Mini Motor Racing EVO Review

By Mike Rose |

Mini Motor Racing EVO is so bad it might be good.

Have you ever played a racing game that handled so poorly that it actually went full circle, with the controls suddenly becoming a sort of unique difficulty curve to the game? No, of course you haven’t – such a thing can’t possibly exist. Well, until now that is. Imagine having to race using the Warthog from Halo. Then crank up the drift-o meter just that little bit extra, and you’ve got Mini Motor Racing EVO. Although it initially feels sloppy, this Micro Machines-inspired racer slowly begins to win your trust as you plug away at its mental controls.

Mini Motor Racing EVO

From the moment you start your first race, you’ll screw your face up in disgust. Mini Motor Racing EVO handles like a dog, meaning you’ll regularly mistime corners and drift around the outside, then nitro boost into some scenery and end up right at the back of the pack. But there’s something strangely compelling about mastering the game’s controls. There are so many quirky nuances compared to other racers: for example, if you hit pretty much anything, or even scrape the side of your car as you slide around a bend, you’ll come to a near-complete stop. This forces you to really perfect corners and make sure you don’t just slam into the surroundings.
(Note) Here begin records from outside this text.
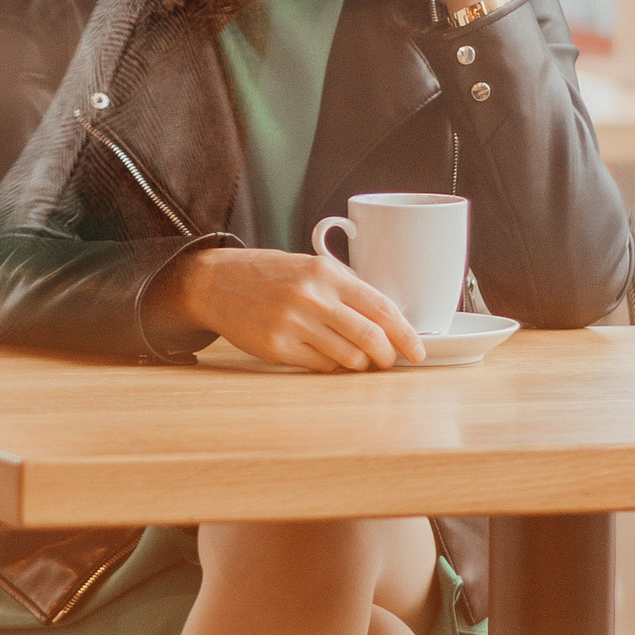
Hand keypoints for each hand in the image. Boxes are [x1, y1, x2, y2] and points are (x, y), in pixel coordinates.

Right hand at [154, 243, 424, 371]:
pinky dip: (331, 366)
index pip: (381, 308)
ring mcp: (293, 324)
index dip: (406, 334)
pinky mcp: (277, 347)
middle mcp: (312, 298)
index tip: (418, 350)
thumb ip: (346, 290)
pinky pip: (321, 367)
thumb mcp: (311, 268)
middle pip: (370, 337)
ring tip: (353, 357)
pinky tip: (323, 355)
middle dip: (387, 356)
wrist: (217, 282)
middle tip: (388, 361)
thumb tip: (388, 322)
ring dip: (359, 363)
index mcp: (326, 273)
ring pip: (348, 357)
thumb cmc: (269, 275)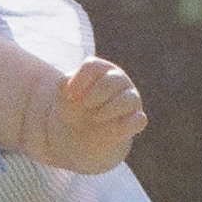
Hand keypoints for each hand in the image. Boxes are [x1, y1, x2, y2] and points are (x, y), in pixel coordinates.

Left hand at [47, 57, 146, 172]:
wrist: (81, 134)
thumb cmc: (73, 108)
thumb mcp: (62, 97)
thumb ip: (63, 85)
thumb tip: (73, 88)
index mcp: (100, 69)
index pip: (92, 66)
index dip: (78, 81)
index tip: (70, 96)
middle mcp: (119, 80)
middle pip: (112, 81)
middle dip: (95, 95)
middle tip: (85, 106)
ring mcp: (131, 99)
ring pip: (129, 100)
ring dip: (109, 110)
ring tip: (96, 117)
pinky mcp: (136, 120)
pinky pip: (138, 121)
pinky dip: (123, 127)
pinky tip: (108, 130)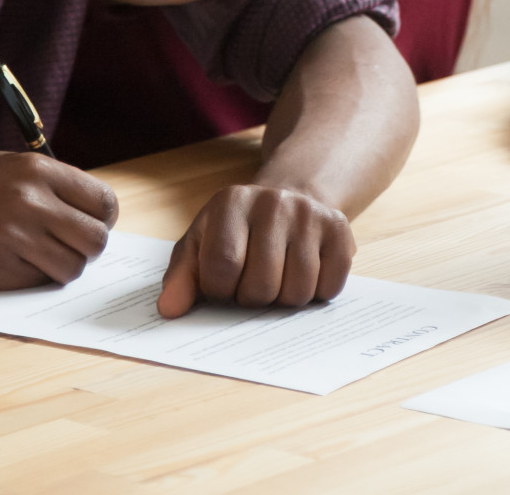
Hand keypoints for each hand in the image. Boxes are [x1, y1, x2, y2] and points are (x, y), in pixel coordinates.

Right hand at [0, 151, 118, 290]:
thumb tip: (92, 210)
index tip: (90, 224)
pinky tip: (11, 264)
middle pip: (96, 238)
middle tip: (69, 247)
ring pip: (74, 267)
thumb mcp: (4, 168)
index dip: (102, 218)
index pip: (102, 201)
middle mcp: (31, 201)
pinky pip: (40, 281)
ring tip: (38, 257)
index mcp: (37, 169)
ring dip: (63, 267)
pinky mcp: (0, 270)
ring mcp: (16, 237)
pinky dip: (34, 279)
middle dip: (88, 247)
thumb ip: (48, 185)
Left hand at [157, 183, 353, 316]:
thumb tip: (169, 310)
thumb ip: (182, 277)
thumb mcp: (201, 244)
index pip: (221, 270)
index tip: (223, 285)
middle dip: (253, 298)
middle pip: (262, 286)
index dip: (219, 291)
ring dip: (285, 300)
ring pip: (298, 291)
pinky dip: (316, 293)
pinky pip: (329, 287)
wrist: (288, 199)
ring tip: (278, 278)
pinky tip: (305, 273)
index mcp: (231, 202)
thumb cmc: (237, 232)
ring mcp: (310, 214)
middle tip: (252, 282)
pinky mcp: (339, 229)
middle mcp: (273, 202)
It doesn’t stop there either. If you hit an obstacle on the track, like a tire or a cone, you’ll slow right down or even flip out from your preferred direction. Hitting other racers is the worst, as it feels like you’re being dragged away with the tide, and you’ll end up way behind the race leaders as a result. The controls can sometimes be a little unbearable. Go around a bend at too wide of an angle, for example, and it’s actually possible to get stuck against the side and have to follow it around, rather than pulling away and using the shortest path to victory.

Mini Motor Racing EVO

The vast selection of maps offers hundreds of different tracks to choose from, in addition to a level editor and Steam Workshop support: meaning you’ll potentially be downloading new tracks forever. Although the majority of them are pretty forgettable, the Team Fortress 2, Portal 2, and Fruit Ninja tracks are really lovely.

As you play through the game, you’ll receive cash that can be used to purchase upgrades for your car. It’s a weird system, because it feels very unbalanced – you’ll be destroying the opposition in one race, and then losing hopelessly in the next. Unfortunately the upgrades don’t always give you the boost that you need to overcome this, and you may have to go back and grind previous levels. The game also tries to artificially lengthen the experience by increasing the number of laps you have to go in later levels, which is just hugely annoyingly. There’s really no reason for it, given that there are already hundreds of tracks to beat in the first place.

Mini Motor Racing EVO

Mini Motor Racing EVO is a strange beast. Those looking for an online multiplayer racer to hack away at with friends may find its quirks enjoyable enough. But if you’re looking for a more solid release, this isn’t what you’re after.